## [What is needed]
What you return must match the entries word for word, minus the pictures.

**** Input

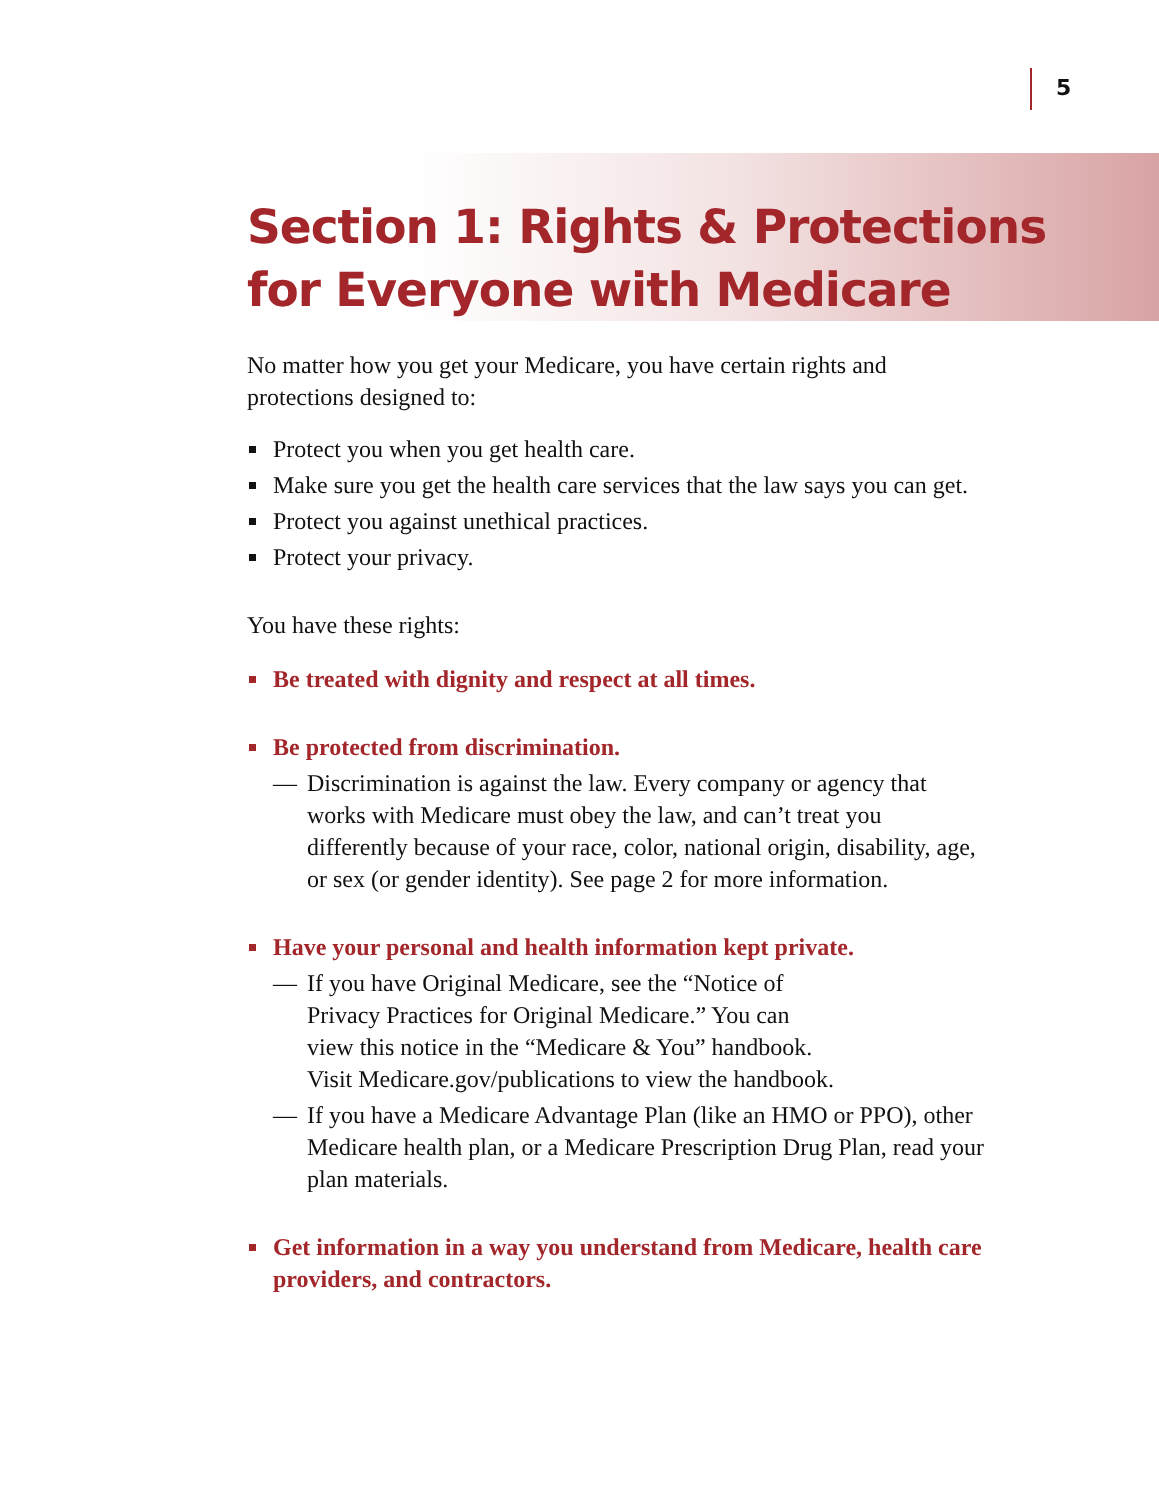5
Section 1: Rights & Protections
for Everyone with Medicare
No matter how you get your Medicare, you have certain rights and protections designed to:
Protect you when you get health care.
Make sure you get the health care services that the law says you can get.
Protect you against unethical practices.
Protect your privacy.
You have these rights:
Be treated with dignity and respect at all times.
Be protected from discrimination.
— Discrimination is against the law. Every company or agency that works with Medicare must obey the law, and can’t treat you differently because of your race, color, national origin, disability, age, or sex (or gender identity). See page 2 for more information.
Have your personal and health information kept private.
— If you have Original Medicare, see the “Notice of
Privacy Practices for Original Medicare.” You can
view this notice in the “Medicare & You” handbook.
Visit Medicare.gov/publications to view the handbook.
— If you have a Medicare Advantage Plan (like an HMO or PPO), other Medicare health plan, or a Medicare Prescription Drug Plan, read your plan materials.
Get information in a way you understand from Medicare, health care providers, and contractors.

********

## [Finished exercise]
5
Section 1: Rights & Protections
for Everyone with Medicare
No matter how you get your Medicare, you have certain rights and protections designed to:
Protect you when you get health care.
Make sure you get the health care services that the law says you can get.
Protect you against unethical practices.
Protect your privacy.
You have these rights:
Be treated with dignity and respect at all times.
Be protected from discrimination.
— Discrimination is against the law. Every company or agency that works with Medicare must obey the law, and can’t treat you differently because of your race, color, national origin, disability, age, or sex (or gender identity). See page 2 for more information.
Have your personal and health information kept private.
— If you have Original Medicare, see the “Notice of
Privacy Practices for Original Medicare.” You can
view this notice in the “Medicare & You” handbook.
Visit Medicare.gov/publications to view the handbook.
— If you have a Medicare Advantage Plan (like an HMO or PPO), other Medicare health plan, or a Medicare Prescription Drug Plan, read your plan materials.
Get information in a way you understand from Medicare, health care providers, and contractors.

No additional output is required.